Retrievability is the probability you'll recall a card right now:

```{r retrievability}
# For a card with 30-day stability, reviewed 15 days ago
fsrs_retrievability(stability = 30, days_elapsed = 15)
#> 0.946

# Using the per-card decay from FSRS-6
fsrs_retrievability(stability = 30, days_elapsed = 15, decay = 0.3)
```

### Calculating Optimal Intervals

```{r intervals}
# When should I review for 90% retention?
fsrs_interval(stability = 30, desired_retention = 0.9)
#> 30

# For 85% retention (more reviews, better memory)
fsrs_interval(stability = 30, desired_retention = 0.85)
#> 21.3
```

## Example Analysis: Review Patterns

```{r analysis, message=FALSE}
library(ankiR)
library(dplyr)
library(ggplot2)

# Get data
reviews <- anki_revlog()
cards <- anki_cards()
decks <- anki_decks()

# Daily review count
daily_reviews <- reviews |>
  count(review_date, name = "reviews")

ggplot(daily_reviews, aes(review_date, reviews)) +
  geom_col(fill = "steelblue") +
  labs(title = "Daily Reviews", x = NULL, y = "Reviews") +
  theme_minimal()

# Card maturity by deck
cards |>
  left_join(decks, by = "did") |>
  filter(type == 2) |>  # Review cards only
  group_by(name) |>
  summarise(
    cards = n(),
    avg_interval = mean(ivl),
    mature = sum(ivl >= 21),  # Cards with 21+ day interval
    .groups = "drop"
  ) |>
  arrange(desc(cards))
```

## Example: FSRS Memory Analysis

```{r fsrs-analysis}
cards_fsrs <- anki_cards_fsrs()

# Distribution of stability values
cards_fsrs |>
  filter(!is.na(stability), stability > 0) |>
  ggplot(aes(stability)) +
  geom_histogram(bins = 50, fill = "steelblue") +
  scale_x_log10() +
  labs(
    title = "Distribution of Card Stability",
    x = "Stability (days, log scale)",
    y = "Count"
  ) +
  theme_minimal()

# Difficulty vs Stability
cards_fsrs |>
  filter(!is.na(stability), !is.na(difficulty)) |>
  ggplot(aes(difficulty, stability)) +
  geom_point(alpha = 0.3) +
  scale_y_log10() +
  labs(
    title = "Card Difficulty vs Stability",
    x = "Difficulty (1-10)",
    y = "Stability (days, log scale)"
  ) +
  theme_minimal()
```

## Tips

1. **Close connections**: Always call `col$close()` when using `anki_collection()` directly, or use the convenience functions which handle this automatically.

2. **Anki must be closed**: The database is locked while Anki is running.
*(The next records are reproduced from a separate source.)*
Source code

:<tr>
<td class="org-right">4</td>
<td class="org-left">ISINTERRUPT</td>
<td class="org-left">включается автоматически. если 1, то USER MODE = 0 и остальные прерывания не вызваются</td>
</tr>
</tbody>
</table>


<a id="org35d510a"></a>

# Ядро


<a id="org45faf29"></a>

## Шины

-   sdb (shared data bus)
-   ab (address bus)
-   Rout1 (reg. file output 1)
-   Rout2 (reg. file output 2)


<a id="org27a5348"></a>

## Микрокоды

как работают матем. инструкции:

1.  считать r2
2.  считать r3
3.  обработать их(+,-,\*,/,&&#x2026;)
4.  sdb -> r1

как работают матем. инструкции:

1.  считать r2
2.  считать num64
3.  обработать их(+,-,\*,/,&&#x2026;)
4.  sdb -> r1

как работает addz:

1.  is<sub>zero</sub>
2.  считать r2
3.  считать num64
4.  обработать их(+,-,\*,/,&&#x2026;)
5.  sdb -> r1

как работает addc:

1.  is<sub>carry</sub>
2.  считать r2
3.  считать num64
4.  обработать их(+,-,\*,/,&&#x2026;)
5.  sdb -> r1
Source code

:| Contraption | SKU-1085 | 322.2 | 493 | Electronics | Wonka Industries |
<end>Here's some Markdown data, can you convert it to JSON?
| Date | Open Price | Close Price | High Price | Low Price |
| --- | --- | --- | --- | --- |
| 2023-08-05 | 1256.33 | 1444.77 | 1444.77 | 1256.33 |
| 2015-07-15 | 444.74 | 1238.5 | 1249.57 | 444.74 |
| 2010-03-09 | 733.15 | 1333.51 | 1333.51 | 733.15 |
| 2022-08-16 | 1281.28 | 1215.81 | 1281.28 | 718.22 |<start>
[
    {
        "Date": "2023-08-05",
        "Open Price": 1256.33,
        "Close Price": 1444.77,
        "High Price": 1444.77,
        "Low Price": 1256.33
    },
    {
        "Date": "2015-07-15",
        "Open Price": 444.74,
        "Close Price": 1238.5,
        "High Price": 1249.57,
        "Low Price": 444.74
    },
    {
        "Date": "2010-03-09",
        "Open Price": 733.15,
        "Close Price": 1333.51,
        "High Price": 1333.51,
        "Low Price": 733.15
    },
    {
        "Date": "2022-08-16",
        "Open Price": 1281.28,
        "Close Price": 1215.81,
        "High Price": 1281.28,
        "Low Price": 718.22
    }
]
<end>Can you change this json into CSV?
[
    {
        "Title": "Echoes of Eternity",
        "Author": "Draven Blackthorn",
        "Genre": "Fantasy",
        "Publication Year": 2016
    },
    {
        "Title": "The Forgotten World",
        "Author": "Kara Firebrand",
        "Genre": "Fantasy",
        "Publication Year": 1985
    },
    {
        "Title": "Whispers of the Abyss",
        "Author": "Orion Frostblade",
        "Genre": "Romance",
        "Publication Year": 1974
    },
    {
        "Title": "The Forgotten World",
Close Anki before reading the database.

3. **Backup first**: While ankiR only reads data (never writes), it's good practice to backup your collection before any analysis.

4. **Large collections**: For very large collections, consider using SQL queries directly via `DBI::dbGetQuery(col$con, "SELECT ...")` for better performance.